Stay indie film


★★★

Written and Directed by Christopher James Cramer

Cinematography by Julius Sean and Christopher James Cramer

Starring Devin Brooke and Zach Kanner

Indie Film Review by Euan Franklin


Psychos have been done to death, and no filmmaker can escape that fact. Gory ones, sexual ones, mother-lovers, father-haters, axe-wielders, and puppet murderers… you’d have thought audiences would’ve grown tired of the genre. But writer-director Christopher James Cramer dares to move away from the two-dimensional depiction of psychosis and explores a softer incarnation in his claustrophobic indie film Stay.

Claire (Devin Brooke) wakes up on a stranger’s sofa, an electrified collar locked around her neck. Our resident psycho, William (Zach Kanner), watches her struggle and activates the collar – causing Claire to spasm in pain. He tells her to twirl, to crawl towards him, to take her shirt off. When she protests, he activates the collar again and a jolt of electricity scourges through her body. She is under his control. William assigns her household tasks like cooking and cleaning, and permits her to draw for pleasure. He explains that he wishes to build a relationship with her. But he soon realises that Claire won’t submit so easily.

Where the usual movie psycho commits an inventive murder within five minutes, Stay offers a paler alternative. The film proceeds with a tense patience – a world away from Freddy Krueger or Jack Torrance. William appears as a polite young man, someone you’d invite to dinner. But this doesn’t make him any less frightening. He is a controlling, patriarchal force with a charming smile. Cramer has constructed many quiet scenes around him, where the slightest enunciation is like a jump-scare. Kanner’s performance is perfect for the character – not too much, and not too little. We’re never sure about what the character is truly capable of. If you watch this film for anything, it’s for him.

This can’t be said of Claire’s character, who Cramer is not very interested in. She isn’t a hero that immediately draws you into the story, and it’s made worse by Brooke’s uncharismatic performance. She can barely crack more than one bland gesture, which matches the blankness of the white walls behind her. There are moments when the lack of emotion works, but it feels coincidental. It becomes irritating during scenes where William activates the collar and Claire is meant to be writhing in pain. Like her one indolent gesture, Brooke’s portrayal of torture is painful to watch. She only manages a few fast blinks and a weak shudder. It looks more like a reaction from a wet willy than an intense electric shock.

Unfortunately, the solid story and exceptional writing is brought down by the cinematography.
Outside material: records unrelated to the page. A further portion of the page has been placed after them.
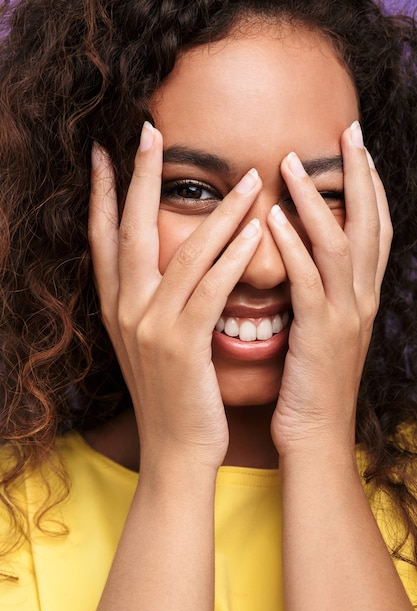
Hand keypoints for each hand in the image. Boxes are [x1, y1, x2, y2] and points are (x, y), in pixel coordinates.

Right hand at [88, 123, 262, 471]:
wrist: (174, 448)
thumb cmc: (170, 392)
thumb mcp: (147, 342)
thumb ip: (147, 300)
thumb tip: (161, 261)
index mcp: (115, 308)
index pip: (102, 238)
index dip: (103, 193)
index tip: (106, 153)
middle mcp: (125, 311)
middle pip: (131, 230)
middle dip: (140, 178)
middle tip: (149, 132)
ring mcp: (151, 328)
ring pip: (184, 254)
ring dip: (219, 212)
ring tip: (249, 179)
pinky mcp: (182, 346)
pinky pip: (211, 290)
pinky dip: (234, 258)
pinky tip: (256, 232)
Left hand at [267, 122, 391, 457]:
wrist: (315, 435)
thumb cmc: (310, 381)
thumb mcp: (322, 329)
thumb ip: (319, 291)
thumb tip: (303, 256)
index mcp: (362, 296)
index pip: (374, 228)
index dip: (369, 185)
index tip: (355, 147)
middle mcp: (362, 298)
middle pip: (369, 223)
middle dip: (360, 175)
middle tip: (347, 131)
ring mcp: (345, 315)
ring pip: (340, 243)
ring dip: (318, 200)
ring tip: (294, 163)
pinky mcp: (319, 333)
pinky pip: (309, 280)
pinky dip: (294, 245)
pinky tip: (275, 216)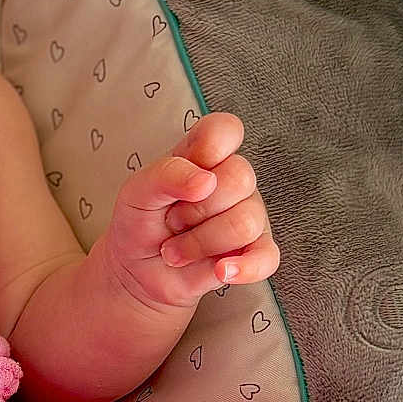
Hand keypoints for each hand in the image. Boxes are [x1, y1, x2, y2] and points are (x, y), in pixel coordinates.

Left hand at [101, 112, 278, 311]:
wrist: (136, 271)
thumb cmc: (140, 224)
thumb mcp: (136, 194)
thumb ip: (165, 175)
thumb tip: (205, 180)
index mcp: (204, 158)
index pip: (227, 130)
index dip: (214, 144)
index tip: (195, 165)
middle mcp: (233, 182)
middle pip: (240, 178)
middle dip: (194, 209)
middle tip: (172, 222)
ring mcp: (248, 216)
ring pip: (244, 222)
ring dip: (198, 243)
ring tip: (176, 250)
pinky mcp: (253, 253)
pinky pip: (266, 258)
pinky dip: (243, 267)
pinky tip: (220, 271)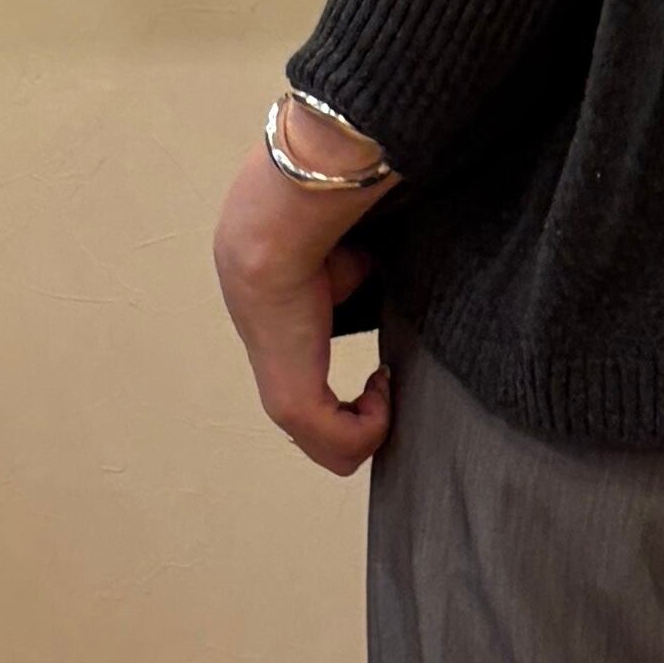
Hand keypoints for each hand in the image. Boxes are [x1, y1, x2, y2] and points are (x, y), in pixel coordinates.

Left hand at [211, 103, 398, 473]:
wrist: (283, 215)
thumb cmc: (315, 220)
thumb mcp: (345, 254)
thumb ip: (359, 273)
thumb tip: (385, 265)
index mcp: (281, 330)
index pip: (308, 387)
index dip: (353, 397)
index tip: (386, 368)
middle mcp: (273, 362)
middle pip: (318, 431)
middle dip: (363, 419)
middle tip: (389, 387)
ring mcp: (279, 387)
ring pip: (330, 447)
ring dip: (372, 424)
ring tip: (385, 383)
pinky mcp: (291, 400)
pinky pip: (340, 445)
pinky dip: (374, 425)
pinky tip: (382, 384)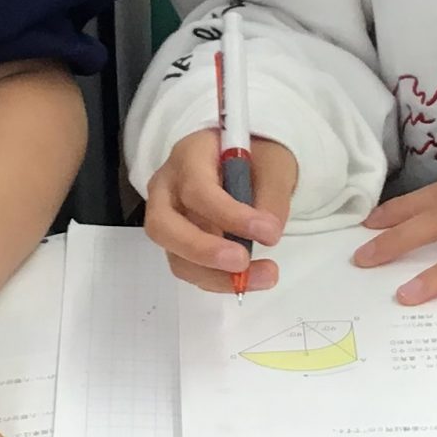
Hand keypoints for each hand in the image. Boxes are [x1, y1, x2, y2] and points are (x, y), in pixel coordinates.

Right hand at [143, 131, 296, 294]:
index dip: (230, 215)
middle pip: (164, 226)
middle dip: (203, 251)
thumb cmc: (256, 156)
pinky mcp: (178, 244)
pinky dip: (219, 280)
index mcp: (188, 156)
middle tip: (243, 263)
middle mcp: (166, 188)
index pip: (197, 189)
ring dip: (217, 276)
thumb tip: (268, 235)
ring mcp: (168, 219)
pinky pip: (190, 268)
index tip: (269, 233)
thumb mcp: (273, 163)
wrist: (246, 162)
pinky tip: (251, 277)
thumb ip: (272, 196)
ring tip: (264, 276)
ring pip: (175, 256)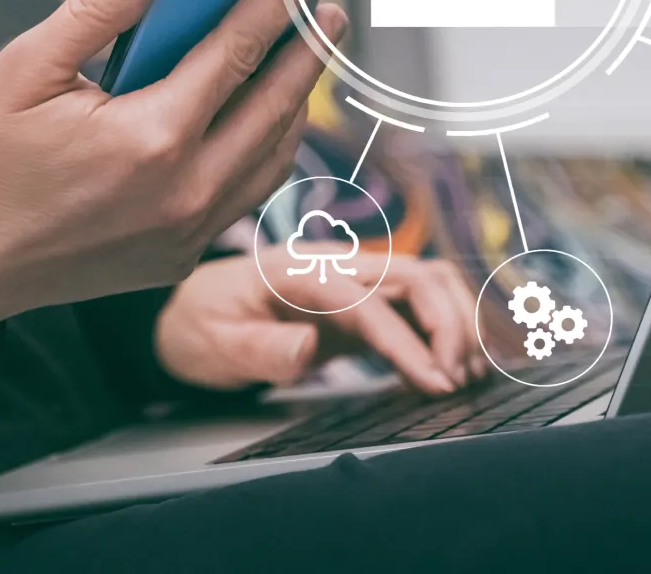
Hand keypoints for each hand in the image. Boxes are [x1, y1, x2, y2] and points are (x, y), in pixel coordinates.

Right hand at [0, 0, 346, 339]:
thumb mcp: (24, 70)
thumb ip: (93, 12)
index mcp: (149, 137)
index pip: (235, 53)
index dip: (278, 3)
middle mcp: (184, 190)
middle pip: (273, 105)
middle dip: (308, 48)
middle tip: (329, 4)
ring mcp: (187, 230)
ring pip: (271, 157)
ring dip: (295, 102)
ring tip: (307, 58)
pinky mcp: (180, 256)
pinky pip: (246, 196)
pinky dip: (267, 152)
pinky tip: (266, 123)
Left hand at [154, 253, 485, 394]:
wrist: (186, 310)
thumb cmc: (200, 326)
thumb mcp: (216, 344)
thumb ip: (262, 348)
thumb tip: (306, 350)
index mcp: (300, 273)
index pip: (370, 302)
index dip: (410, 342)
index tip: (437, 383)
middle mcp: (335, 267)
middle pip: (419, 275)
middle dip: (451, 325)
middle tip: (456, 381)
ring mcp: (352, 280)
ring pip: (429, 283)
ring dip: (457, 323)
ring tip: (464, 376)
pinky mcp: (361, 301)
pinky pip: (418, 303)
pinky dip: (445, 329)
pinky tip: (448, 368)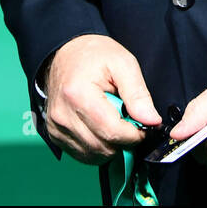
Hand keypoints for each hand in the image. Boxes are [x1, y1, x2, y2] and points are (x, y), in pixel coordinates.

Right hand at [43, 34, 162, 165]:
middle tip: (129, 120)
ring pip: (94, 155)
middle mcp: (62, 114)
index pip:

Cramer and Julius Sean clearly had good intentions – a few nicely composed close-ups and innovative use of camera movement – but most of the visuals are stripped of their interest by bland backgrounds. The boring white- or cream-coloured walls make you feel lethargic, even if there’s a good scene playing out in front of them.

It’s a struggle to see why Cramer, with several short films behind him, decided to make a feature with a premise better suited to a short. Despite the scenes being well-constructed, they turn repetitive and don’t add much to the overall story. A short film would’ve had a greater impact. But Cramer has written a reasonably good script, full of original ideas, and all the bland walls in the world won’t remove that fact.